Format the lines of all the items below as a single numbered list, omitting any blank lines.
***** Data section
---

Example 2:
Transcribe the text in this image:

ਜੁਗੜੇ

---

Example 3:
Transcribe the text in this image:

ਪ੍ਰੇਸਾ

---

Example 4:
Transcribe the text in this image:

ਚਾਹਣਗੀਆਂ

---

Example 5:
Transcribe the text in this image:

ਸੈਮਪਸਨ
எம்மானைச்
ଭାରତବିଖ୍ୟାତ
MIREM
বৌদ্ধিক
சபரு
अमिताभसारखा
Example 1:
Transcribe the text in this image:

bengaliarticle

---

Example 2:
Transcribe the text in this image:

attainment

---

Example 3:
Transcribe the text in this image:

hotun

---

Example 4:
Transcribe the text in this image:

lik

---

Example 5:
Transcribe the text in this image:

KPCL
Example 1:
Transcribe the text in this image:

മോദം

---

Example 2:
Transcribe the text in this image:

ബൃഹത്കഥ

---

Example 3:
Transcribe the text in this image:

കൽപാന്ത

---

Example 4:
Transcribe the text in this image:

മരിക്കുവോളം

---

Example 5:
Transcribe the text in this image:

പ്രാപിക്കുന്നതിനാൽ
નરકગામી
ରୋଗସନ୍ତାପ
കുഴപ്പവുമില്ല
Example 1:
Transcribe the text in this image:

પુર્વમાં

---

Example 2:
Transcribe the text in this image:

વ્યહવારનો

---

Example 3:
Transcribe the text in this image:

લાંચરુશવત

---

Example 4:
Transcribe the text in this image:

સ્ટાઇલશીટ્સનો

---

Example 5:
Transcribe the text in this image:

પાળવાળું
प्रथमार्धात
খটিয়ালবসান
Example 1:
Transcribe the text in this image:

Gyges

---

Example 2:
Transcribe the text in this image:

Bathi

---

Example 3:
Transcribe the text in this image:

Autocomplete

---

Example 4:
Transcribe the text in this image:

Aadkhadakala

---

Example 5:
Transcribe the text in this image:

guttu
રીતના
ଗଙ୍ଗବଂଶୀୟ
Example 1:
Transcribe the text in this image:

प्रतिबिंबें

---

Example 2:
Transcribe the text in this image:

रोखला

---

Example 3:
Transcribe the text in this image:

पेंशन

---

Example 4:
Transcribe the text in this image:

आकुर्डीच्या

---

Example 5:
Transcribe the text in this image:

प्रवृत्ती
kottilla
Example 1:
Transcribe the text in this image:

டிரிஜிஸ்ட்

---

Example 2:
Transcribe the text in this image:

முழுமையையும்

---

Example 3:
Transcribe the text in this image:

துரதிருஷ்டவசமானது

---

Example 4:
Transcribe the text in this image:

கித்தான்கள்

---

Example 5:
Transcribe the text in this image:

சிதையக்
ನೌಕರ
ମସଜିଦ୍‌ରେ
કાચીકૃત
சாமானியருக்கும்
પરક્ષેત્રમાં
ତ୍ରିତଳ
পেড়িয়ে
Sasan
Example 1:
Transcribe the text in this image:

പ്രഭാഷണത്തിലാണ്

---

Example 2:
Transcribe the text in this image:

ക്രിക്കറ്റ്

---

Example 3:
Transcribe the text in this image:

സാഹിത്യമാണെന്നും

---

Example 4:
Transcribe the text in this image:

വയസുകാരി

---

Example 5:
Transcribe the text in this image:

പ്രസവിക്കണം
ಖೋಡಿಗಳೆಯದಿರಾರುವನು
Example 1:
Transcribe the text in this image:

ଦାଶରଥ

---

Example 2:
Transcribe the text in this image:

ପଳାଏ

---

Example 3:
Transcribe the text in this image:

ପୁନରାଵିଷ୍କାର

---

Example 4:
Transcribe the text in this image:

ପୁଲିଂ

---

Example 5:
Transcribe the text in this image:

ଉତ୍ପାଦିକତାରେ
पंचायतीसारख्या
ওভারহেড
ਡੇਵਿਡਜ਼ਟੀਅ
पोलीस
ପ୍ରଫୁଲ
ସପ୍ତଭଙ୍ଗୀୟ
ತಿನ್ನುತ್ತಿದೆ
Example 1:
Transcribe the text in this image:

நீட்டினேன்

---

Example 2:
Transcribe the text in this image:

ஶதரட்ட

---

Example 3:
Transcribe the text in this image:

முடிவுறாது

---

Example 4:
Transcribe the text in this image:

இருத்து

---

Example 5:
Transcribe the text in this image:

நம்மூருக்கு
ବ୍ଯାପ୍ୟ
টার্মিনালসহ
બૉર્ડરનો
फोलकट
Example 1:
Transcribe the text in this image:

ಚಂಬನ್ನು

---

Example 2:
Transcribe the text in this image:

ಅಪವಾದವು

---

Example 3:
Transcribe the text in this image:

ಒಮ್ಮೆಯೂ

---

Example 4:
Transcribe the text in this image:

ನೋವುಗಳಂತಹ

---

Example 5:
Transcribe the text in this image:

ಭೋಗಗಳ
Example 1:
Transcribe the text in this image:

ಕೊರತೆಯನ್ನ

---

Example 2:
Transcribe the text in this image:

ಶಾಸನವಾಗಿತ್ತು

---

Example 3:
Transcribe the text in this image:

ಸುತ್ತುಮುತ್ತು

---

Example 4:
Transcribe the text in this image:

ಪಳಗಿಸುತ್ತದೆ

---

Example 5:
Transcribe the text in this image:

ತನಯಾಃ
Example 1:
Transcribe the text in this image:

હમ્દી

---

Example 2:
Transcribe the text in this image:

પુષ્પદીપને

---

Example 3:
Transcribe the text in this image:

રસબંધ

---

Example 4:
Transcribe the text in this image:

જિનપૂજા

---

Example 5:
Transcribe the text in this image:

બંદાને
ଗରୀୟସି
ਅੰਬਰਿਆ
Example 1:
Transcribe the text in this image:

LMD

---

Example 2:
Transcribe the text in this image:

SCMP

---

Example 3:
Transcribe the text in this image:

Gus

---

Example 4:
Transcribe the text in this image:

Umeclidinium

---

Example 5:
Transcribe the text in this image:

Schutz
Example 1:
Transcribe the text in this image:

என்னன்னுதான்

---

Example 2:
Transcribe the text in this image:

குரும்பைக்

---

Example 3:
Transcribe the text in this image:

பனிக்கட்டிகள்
**********
» **Result for this exercise**
1. ---
2. Example 2:
3. Transcribe the text in this image:
4. ਜੁਗੜੇ
5. ---
6. Example 3:
7. Transcribe the text in this image:
8. ਪ੍ਰੇਸਾ
9. ---
10. Example 4:
11. Transcribe the text in this image:
12. ਚਾਹਣਗੀਆਂ
13. ---
14. Example 5:
15. Transcribe the text in this image:
16. ਸੈਮਪਸਨ
17. எம்மானைச்
18. ଭାରତବିଖ୍ୟାତ
19. MIREM
20. বৌদ্ধিক
21. சபரு
22. अमिताभसारखा
23. Example 1:
24. Transcribe the text in this image:
25. bengaliarticle
26. ---
27. Example 2:
28. Transcribe the text in this image:
29. attainment
30. ---
31. Example 3:
32. Transcribe the text in this image:
33. hotun
34. ---
35. Example 4:
36. Transcribe the text in this image:
37. lik
38. ---
39. Example 5:
40. Transcribe the text in this image:
41. KPCL
42. Example 1:
43. Transcribe the text in this image:
44. മോദം
45. ---
46. Example 2:
47. Transcribe the text in this image:
48. ബൃഹത്കഥ
49. ---
50. Example 3:
51. Transcribe the text in this image:
52. കൽപാന്ത
53. ---
54. Example 4:
55. Transcribe the text in this image:
56. മരിക്കുവോളം
57. ---
58. Example 5:
59. Transcribe the text in this image:
60. പ്രാപിക്കുന്നതിനാൽ
61. નરકગામી
62. ରୋଗସନ୍ତାପ
63. കുഴപ്പവുമില്ല
64. Example 1:
65. Transcribe the text in this image:
66. પુર્વમાં
67. ---
68. Example 2:
69. Transcribe the text in this image:
70. વ્યહવારનો
71. ---
72. Example 3:
73. Transcribe the text in this image:
74. લાંચરુશવત
75. ---
76. Example 4:
77. Transcribe the text in this image:
78. સ્ટાઇલશીટ્સનો
79. ---
80. Example 5:
81. Transcribe the text in this image:
82. પાળવાળું
83. प्रथमार्धात
84. খটিয়ালবসান
85. Example 1:
86. Transcribe the text in this image:
87. Gyges
88. ---
89. Example 2:
90. Transcribe the text in this image:
91. Bathi
92. ---
93. Example 3:
94. Transcribe the text in this image:
95. Autocomplete
96. ---
97. Example 4:
98. Transcribe the text in this image:
99. Aadkhadakala
100. ---
101. Example 5:
102. Transcribe the text in this image:
103. guttu
104. રીતના
105. ଗଙ୍ଗବଂଶୀୟ
106. Example 1:
107. Transcribe the text in this image:
108. प्रतिबिंबें
109. ---
110. Example 2:
111. Transcribe the text in this image:
112. रोखला
113. ---
114. Example 3:
115. Transcribe the text in this image:
116. पेंशन
117. ---
118. Example 4:
119. Transcribe the text in this image:
120. आकुर्डीच्या
121. ---
122. Example 5:
123. Transcribe the text in this image:
124. प्रवृत्ती
125. kottilla
126. Example 1:
127. Transcribe the text in this image:
128. டிரிஜிஸ்ட்
129. ---
130. Example 2:
131. Transcribe the text in this image:
132. முழுமையையும்
133. ---
134. Example 3:
135. Transcribe the text in this image:
136. துரதிருஷ்டவசமானது
137. ---
138. Example 4:
139. Transcribe the text in this image:
140. கித்தான்கள்
141. ---
142. Example 5:
143. Transcribe the text in this image:
144. சிதையக்
145. ನೌಕರ
146. ମସଜିଦ୍‌ରେ
147. કાચીકૃત
148. சாமானியருக்கும்
149. પરક્ષેત્રમાં
150. ତ୍ରିତଳ
151. পেড়িয়ে
152. Sasan
153. Example 1:
154. Transcribe the text in this image:
155. പ്രഭാഷണത്തിലാണ്
156. ---
157. Example 2:
158. Transcribe the text in this image:
159. ക്രിക്കറ്റ്
160. ---
161. Example 3:
162. Transcribe the text in this image:
163. സാഹിത്യമാണെന്നും
164. ---
165. Example 4:
166. Transcribe the text in this image:
167. വയസുകാരി
168. ---
169. Example 5:
170. Transcribe the text in this image:
171. പ്രസവിക്കണം
172. ಖೋಡಿಗಳೆಯದಿರಾರುವನು
173. Example 1:
174. Transcribe the text in this image:
175. ଦାଶରଥ
176. ---
177. Example 2:
178. Transcribe the text in this image:
179. ପଳାଏ
180. ---
181. Example 3:
182. Transcribe the text in this image:
183. ପୁନରାଵିଷ୍କାର
184. ---
185. Example 4:
186. Transcribe the text in this image:
187. ପୁଲିଂ
188. ---
189. Example 5:
190. Transcribe the text in this image:
191. ଉତ୍ପାଦିକତାରେ
192. पंचायतीसारख्या
193. ওভারহেড
194. ਡੇਵਿਡਜ਼ਟੀਅ
195. पोलीस
196. ପ୍ରଫୁଲ
197. ସପ୍ତଭଙ୍ଗୀୟ
198. ತಿನ್ನುತ್ತಿದೆ
199. Example 1:
200. Transcribe the text in this image:
201. நீட்டினேன்
202. ---
203. Example 2:
204. Transcribe the text in this image:
205. ஶதரட்ட
206. ---
207. Example 3:
208. Transcribe the text in this image:
209. முடிவுறாது
210. ---
211. Example 4:
212. Transcribe the text in this image:
213. இருத்து
214. ---
215. Example 5:
216. Transcribe the text in this image:
217. நம்மூருக்கு
218. ବ୍ଯାପ୍ୟ
219. টার্মিনালসহ
220. બૉર્ડરનો
221. फोलकट
222. Example 1:
223. Transcribe the text in this image:
224. ಚಂಬನ್ನು
225. ---
226. Example 2:
227. Transcribe the text in this image:
228. ಅಪವಾದವು
229. ---
230. Example 3:
231. Transcribe the text in this image:
232. ಒಮ್ಮೆಯೂ
233. ---
234. Example 4:
235. Transcribe the text in this image:
236. ನೋವುಗಳಂತಹ
237. ---
238. Example 5:
239. Transcribe the text in this image:
240. ಭೋಗಗಳ
241. Example 1:
242. Transcribe the text in this image:
243. ಕೊರತೆಯನ್ನ
244. ---
245. Example 2:
246. Transcribe the text in this image:
247. ಶಾಸನವಾಗಿತ್ತು
248. ---
249. Example 3:
250. Transcribe the text in this image:
251. ಸುತ್ತುಮುತ್ತು
252. ---
253. Example 4:
254. Transcribe the text in this image:
255. ಪಳಗಿಸುತ್ತದೆ
256. ---
257. Example 5:
258. Transcribe the text in this image:
259. ತನಯಾಃ
260. Example 1:
261. Transcribe the text in this image:
262. હમ્દી
263. ---
264. Example 2:
265. Transcribe the text in this image:
266. પુષ્પદીપને
267. ---
268. Example 3:
269. Transcribe the text in this image:
270. રસબંધ
271. ---
272. Example 4:
273. Transcribe the text in this image:
274. જિનપૂજા
275. ---
276. Example 5:
277. Transcribe the text in this image:
278. બંદાને
279. ଗରୀୟସି
280. ਅੰਬਰਿਆ
281. Example 1:
282. Transcribe the text in this image:
283. LMD
284. ---
285. Example 2:
286. Transcribe the text in this image:
287. SCMP
288. ---
289. Example 3:
290. Transcribe the text in this image:
291. Gus
292. ---
293. Example 4:
294. Transcribe the text in this image:
295. Umeclidinium
296. ---
297. Example 5:
298. Transcribe the text in this image:
299. Schutz
300. Example 1:
301. Transcribe the text in this image:
302. என்னன்னுதான்
303. ---
304. Example 2:
305. Transcribe the text in this image:
306. குரும்பைக்
307. ---
308. Example 3:
309. Transcribe the text in this image:
310. பனிக்கட்டிகள்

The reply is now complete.